Description of the task = From the records, return each line that has the word "telas" in it.
Supplied information Start Marker
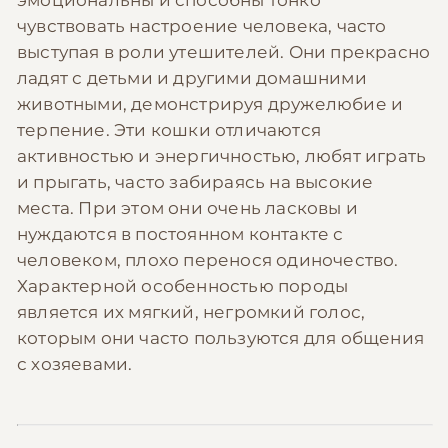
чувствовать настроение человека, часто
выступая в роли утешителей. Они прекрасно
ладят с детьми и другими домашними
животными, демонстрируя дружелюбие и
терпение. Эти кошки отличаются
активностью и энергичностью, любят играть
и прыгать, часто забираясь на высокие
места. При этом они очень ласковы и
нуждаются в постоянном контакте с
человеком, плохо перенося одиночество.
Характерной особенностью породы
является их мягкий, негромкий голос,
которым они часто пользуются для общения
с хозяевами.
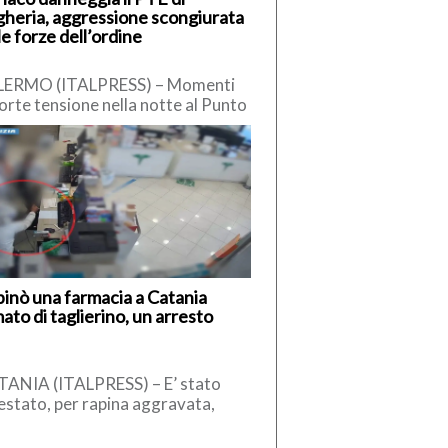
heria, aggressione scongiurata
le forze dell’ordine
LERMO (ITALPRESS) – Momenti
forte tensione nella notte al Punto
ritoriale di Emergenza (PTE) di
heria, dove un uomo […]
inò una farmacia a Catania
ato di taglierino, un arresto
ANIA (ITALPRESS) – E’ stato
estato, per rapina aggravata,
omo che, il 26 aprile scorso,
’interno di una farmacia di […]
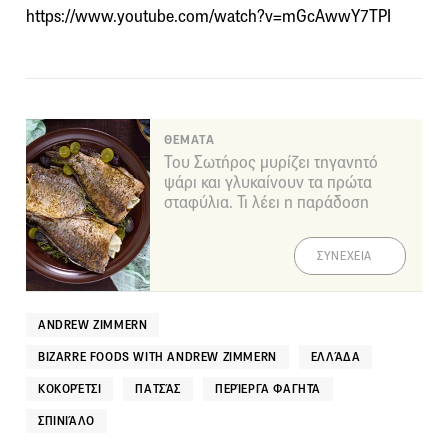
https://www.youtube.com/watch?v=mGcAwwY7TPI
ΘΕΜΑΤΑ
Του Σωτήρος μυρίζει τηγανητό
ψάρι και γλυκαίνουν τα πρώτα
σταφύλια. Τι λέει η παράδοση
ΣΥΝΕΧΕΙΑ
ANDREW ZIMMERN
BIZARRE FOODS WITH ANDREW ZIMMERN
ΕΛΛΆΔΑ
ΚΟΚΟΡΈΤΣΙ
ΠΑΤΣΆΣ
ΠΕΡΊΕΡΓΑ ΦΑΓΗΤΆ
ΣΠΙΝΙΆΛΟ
Supplied information End Marker
Supplied information Start Marker
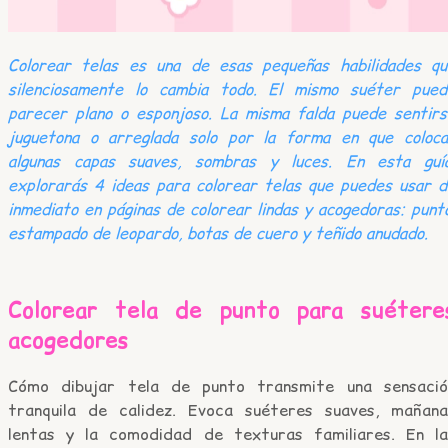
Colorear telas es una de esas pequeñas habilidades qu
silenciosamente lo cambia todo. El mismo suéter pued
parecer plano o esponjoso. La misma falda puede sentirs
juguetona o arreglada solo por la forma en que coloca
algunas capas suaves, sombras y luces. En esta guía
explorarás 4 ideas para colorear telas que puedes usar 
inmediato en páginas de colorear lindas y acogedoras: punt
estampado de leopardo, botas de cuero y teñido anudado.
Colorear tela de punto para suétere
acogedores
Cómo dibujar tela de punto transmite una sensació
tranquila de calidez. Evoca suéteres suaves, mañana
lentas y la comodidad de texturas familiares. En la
Supplied information End Marker
Reply to the task =
Colorear telas es una de esas pequeñas habilidades qu
explorarás 4 ideas para colorear telas que puedes usar 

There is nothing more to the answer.